Resultados de investigaciones como esta, adelantadas por el Centro de Integridad de EAFIT, demuestran la importancia de los valores humanos como competencias transversales en la formación académica. Por esta razón hoy este concepto es un aspecto central en el diseño curricular de los programas y, actualmente, se integra al Núcleo de Formación Institucional (NFI) como parte del Itinerario 2030, la hora ruta actual que guía a la Universidad.

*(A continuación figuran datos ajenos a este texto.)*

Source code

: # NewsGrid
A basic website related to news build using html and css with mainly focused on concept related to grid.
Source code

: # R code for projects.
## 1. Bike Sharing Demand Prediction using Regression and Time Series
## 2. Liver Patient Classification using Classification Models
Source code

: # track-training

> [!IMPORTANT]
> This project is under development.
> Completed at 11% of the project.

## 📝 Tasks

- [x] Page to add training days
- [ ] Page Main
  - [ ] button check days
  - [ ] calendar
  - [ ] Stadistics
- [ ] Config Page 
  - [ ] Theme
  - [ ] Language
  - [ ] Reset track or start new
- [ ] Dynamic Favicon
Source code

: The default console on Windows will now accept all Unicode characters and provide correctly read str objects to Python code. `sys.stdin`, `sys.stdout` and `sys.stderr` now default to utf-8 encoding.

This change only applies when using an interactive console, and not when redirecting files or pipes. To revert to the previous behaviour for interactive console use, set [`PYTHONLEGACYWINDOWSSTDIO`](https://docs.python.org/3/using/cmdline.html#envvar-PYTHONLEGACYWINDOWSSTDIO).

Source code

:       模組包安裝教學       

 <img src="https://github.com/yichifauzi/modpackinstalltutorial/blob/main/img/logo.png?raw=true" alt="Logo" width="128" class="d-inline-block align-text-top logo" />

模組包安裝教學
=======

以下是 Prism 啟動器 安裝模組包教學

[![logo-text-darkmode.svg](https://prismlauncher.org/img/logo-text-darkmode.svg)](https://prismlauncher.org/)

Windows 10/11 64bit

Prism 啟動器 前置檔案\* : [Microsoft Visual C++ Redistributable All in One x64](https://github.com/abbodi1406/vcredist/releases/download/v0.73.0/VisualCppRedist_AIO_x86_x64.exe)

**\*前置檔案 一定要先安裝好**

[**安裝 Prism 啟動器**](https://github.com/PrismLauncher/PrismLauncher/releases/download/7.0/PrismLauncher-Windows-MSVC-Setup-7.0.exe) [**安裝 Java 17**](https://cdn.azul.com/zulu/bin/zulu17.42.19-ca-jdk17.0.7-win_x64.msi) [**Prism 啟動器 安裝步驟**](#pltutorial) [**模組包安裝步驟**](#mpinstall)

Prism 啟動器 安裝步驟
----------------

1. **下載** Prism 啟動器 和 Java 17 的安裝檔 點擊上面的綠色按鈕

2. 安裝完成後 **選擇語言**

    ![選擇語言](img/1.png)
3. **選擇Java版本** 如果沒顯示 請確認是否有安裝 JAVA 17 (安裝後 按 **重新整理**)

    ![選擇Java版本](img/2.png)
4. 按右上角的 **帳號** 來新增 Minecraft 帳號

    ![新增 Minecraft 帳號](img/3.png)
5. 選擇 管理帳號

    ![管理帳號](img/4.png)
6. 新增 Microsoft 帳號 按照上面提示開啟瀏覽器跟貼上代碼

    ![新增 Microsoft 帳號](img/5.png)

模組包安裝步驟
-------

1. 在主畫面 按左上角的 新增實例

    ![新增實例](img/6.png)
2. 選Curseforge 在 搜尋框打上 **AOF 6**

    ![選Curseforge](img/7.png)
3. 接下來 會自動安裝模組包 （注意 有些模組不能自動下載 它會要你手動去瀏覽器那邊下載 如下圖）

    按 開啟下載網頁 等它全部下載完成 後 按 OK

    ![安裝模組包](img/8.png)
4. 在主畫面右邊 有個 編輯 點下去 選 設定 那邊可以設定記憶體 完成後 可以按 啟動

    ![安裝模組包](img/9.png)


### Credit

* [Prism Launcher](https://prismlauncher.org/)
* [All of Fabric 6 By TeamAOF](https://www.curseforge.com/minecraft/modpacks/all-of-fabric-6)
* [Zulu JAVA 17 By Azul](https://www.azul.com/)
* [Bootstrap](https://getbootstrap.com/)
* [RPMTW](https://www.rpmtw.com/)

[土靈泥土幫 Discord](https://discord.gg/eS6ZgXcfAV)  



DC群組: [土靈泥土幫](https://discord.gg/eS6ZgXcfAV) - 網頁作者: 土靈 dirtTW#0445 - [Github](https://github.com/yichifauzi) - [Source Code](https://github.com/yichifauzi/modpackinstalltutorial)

"Ese propósito superior de inspirar vidas lo plasmamos en lo académico. Hacemos investigación y lo proyectamos para poder forjar una humanidad más integral. Incluso, para los movimientos de estudiantiles que tienen el tema de la corrupción salimos con esta bandera de la integridad como parte de las estrategias del modelo educativo donde todo va a ser permeado por la integridad", expresa Claudia María Zea Restrepo, vicerrectora de Aprendizaje de EAFIT.

Para la renovación del NFI de la Universidad, la integridad está pensada como un valor transversal de todos los procesos académicos y una competencia clave para complementar la formación de los estudiantes en las habilidades del siglo XXI, sobre todo las relacionadas a las maneras de vivir el mundo como las ciudadanías locales y globales.

"Efectivamente sí hay un movimiento en el estado moral de los estudiantes cuando hay exposición a contenidos éticos. Obviamente, esos contenidos tienen que estar muy bien planeados, o sea, no se crean con base en lo que se cree que es adecuado sino en lo que la literatura en psicología experimental y en integridad académica dan cuenta que puede ser efectivo", señala Nathalia Franco, representante de la Red Latinoamericana de Integridad Académica.